Che io conosca e comprenda tutto l’amore che si deve alla tua maestà e senta tutto il dovere e il bisogno di rendertelo incessantemente, con tutta la prontezza della volontà, in quanto riguarda il tuo divino servizio.
Concedimi, o mio Signore, per il tuo merito infinito, la perfezione della devozione, con tutti i suoi effetti di diletto per la divina bontà, di tristezza per l’umana miseria, e di alimentarla continuamente e abbondantemente con la meditazione.
Concedimi, o Signore, il dono dell’orazione, grande come il dovere che me ne hai fatto, grande come la necessità in cui si trova l’anima mia e tutto il mio prossimo, gli amici e anche i nemici, secondo la carità.
Concedimi, o Signore, la scienza, lo spirito, la vita dell’orazione domenicale; che ogni mia preghiera ne sia come una parafrasi, e che ricavi tutti gli effetti di merito e di esaudimento, di pascolo della mente e di consolazione al cuore.

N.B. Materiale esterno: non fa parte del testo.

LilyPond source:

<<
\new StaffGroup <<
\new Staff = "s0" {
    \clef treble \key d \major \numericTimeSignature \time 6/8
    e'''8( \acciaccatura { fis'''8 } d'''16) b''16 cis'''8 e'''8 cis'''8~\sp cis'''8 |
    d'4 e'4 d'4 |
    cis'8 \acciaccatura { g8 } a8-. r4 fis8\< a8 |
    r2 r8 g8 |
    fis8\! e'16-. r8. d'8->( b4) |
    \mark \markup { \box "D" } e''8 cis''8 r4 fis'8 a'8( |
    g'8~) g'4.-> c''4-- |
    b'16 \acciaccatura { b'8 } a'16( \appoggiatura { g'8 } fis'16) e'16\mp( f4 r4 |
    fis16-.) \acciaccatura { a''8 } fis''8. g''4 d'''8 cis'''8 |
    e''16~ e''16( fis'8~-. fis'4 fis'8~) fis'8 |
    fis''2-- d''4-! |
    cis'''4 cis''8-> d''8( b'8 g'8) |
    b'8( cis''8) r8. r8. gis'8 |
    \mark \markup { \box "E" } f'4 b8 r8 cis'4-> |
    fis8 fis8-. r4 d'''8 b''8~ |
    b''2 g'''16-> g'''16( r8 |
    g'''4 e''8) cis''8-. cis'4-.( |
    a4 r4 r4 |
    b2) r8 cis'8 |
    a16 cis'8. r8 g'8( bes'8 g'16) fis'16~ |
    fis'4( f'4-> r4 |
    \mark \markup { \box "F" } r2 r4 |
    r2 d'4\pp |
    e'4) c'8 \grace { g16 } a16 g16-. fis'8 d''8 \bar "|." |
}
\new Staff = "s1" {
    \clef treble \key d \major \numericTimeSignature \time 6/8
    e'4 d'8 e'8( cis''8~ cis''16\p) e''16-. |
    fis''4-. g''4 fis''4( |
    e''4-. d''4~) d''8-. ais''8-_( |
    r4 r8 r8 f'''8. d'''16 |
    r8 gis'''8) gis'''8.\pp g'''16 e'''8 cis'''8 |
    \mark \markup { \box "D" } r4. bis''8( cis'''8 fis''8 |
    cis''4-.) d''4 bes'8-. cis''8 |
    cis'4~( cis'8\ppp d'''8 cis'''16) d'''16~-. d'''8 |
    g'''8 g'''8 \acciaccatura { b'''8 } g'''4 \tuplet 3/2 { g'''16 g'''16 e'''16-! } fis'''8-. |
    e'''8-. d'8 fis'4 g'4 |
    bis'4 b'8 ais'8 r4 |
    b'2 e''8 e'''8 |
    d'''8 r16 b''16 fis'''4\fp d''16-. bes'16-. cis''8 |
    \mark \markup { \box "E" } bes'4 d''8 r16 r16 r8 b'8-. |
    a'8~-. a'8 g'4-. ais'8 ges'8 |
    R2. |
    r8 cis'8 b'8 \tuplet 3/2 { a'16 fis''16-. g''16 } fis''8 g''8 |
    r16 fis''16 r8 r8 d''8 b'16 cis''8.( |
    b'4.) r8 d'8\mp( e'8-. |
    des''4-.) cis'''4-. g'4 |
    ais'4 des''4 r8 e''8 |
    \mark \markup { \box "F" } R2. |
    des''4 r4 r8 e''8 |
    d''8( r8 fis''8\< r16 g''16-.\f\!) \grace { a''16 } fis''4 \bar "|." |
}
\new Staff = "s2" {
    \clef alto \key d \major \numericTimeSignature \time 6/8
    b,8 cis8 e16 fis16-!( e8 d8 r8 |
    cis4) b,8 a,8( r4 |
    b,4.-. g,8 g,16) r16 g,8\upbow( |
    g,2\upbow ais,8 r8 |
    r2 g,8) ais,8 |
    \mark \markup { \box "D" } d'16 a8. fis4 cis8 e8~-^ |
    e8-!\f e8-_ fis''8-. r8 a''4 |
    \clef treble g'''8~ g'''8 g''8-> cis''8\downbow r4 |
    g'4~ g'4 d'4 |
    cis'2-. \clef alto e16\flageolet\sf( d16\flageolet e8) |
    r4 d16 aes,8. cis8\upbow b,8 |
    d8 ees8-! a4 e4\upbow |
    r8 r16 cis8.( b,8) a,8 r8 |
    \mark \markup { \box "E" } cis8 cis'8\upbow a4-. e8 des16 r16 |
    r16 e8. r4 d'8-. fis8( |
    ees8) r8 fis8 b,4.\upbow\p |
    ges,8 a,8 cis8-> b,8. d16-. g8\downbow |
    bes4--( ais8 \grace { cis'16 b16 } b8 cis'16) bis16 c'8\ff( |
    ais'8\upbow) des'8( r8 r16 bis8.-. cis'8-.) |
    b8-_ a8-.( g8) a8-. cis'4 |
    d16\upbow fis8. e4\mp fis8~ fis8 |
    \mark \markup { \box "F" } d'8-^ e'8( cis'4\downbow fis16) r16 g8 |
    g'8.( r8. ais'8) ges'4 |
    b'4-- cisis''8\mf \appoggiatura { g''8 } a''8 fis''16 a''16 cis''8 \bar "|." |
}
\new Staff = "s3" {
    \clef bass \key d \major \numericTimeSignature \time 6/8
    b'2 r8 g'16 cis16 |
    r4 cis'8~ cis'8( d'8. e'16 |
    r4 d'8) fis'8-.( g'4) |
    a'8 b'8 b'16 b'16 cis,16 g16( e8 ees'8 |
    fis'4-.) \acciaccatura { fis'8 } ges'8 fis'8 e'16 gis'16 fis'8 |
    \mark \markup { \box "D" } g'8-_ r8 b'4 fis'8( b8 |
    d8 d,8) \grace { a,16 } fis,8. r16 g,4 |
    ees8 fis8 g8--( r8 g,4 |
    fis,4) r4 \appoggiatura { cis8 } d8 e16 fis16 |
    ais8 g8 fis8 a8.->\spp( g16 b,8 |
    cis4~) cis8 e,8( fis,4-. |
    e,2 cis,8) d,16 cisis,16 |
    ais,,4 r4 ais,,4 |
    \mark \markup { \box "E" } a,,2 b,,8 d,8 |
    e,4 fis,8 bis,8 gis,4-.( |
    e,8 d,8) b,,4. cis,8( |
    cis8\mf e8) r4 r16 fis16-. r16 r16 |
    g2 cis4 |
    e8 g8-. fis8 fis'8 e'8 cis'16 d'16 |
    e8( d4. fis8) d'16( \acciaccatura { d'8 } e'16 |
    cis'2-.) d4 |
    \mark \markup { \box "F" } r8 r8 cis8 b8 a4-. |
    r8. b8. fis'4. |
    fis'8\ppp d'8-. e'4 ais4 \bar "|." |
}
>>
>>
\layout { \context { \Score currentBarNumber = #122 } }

Concedimi, o Signore, la perfetta scienza e pratica del sacrificio interno ed esterno, dovuto a te solo, supremo Signore e unico Dio, e di non mai mancare a quelle offerte, decime e primizie dovute ai tuoi ministri, secondo le leggi e le usanze.
Concedimi, o mio Dio e mio tutto, per virtù di amore e di religione, di prometterti generosamente e mantenere fedelmente tutto quello che conosco a te più grato, nella perfetta scienza e pratica del voto, e con esso legarmi sempre più intimamente a te solo.
Concedimi, o mio Signore, di comprendere la santità del giuramento a professione della superiorità, sapienza e indefettibilità tua assoluta, ma di mai permettermelo senza la dovuta verità, giudizio e giustizia perché sia a gloria tua.
Concedimi che tutte le mie azioni e la mia vita, e tutte le mie ore e giorni siano riempiti del canto delle tue divine lodi, siano tutti un cantico di lode per te; per eccitare sempre più me stesso e il prossimo a glorificarti maggiormente.